Once I started I couldn't stop; one nick after another until I had no more tissue to slice into. I felt revitalized, almost as if I had been re-born. I spread out on the floor and begin to fall into unconsciousness. I wonder if I will ever wake up, or if my mother will find my bloodied corpse on the bathroom floor. My mother saw me crawling to the bathroom and asked no questions. Sometimes I wonder if she wants me to just get it over with so she won't have to deal with my issues anymore; who could blame her. I know there wouldn't be much fuss if I was to overdose. At least I would get to experience some kind of bliss before I die. I finally felt entirely at peace and pass out accepting my inevitable demise.

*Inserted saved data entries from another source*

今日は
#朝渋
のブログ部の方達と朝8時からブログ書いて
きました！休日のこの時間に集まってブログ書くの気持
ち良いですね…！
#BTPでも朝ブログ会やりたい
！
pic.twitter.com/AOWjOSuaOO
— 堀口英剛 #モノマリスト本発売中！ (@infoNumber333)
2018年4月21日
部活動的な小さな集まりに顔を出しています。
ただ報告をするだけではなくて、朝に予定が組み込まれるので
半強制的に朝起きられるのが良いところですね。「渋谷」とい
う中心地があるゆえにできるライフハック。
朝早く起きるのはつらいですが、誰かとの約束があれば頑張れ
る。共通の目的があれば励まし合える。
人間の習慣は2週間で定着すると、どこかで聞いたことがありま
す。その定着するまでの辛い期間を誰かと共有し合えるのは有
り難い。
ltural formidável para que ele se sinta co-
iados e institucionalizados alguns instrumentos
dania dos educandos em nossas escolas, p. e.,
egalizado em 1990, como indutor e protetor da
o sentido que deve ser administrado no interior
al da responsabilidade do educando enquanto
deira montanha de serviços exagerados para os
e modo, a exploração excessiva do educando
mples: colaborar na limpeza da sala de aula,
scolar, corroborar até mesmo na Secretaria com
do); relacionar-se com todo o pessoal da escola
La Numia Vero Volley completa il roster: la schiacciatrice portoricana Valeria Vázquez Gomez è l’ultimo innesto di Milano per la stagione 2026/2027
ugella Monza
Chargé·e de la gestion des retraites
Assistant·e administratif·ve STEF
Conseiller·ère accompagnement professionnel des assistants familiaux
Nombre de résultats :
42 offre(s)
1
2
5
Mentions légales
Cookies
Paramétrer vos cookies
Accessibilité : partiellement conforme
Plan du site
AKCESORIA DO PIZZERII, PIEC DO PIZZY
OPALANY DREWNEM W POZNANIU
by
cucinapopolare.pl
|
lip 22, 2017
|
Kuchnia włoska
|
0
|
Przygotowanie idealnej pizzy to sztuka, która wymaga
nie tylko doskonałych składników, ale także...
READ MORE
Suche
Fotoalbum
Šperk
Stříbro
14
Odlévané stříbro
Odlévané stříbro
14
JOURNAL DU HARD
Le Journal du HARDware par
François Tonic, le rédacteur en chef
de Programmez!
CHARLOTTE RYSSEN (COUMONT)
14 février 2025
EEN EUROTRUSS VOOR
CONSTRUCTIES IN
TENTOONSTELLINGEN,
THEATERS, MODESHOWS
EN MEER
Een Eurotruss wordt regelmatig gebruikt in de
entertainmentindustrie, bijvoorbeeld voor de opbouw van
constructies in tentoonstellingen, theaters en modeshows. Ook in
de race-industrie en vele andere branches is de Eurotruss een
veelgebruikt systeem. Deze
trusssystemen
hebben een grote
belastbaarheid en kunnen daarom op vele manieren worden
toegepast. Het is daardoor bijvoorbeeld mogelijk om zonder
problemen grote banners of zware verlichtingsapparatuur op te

To my surprise, I awoke the next day in an immense amount of pain. Without the painkillers the wounds were just sheer agony. I gazed down at my naked deformed body and was mortified to see the inflamed abrasions. I ran some soapy warm bath water and slowly inched myself in; the pain was almost unbearable as I cleansed my wounds. I had to cover my shame for weeks with layers of clothing in the scorching Florida heat. I never spoke to anyone about that night. Over the years the scars faded; now you probably wouldn't even notice. Yet, I never forgot a single detail of that night, perhaps because of the absolute raw emotions that I experienced that lonesome night.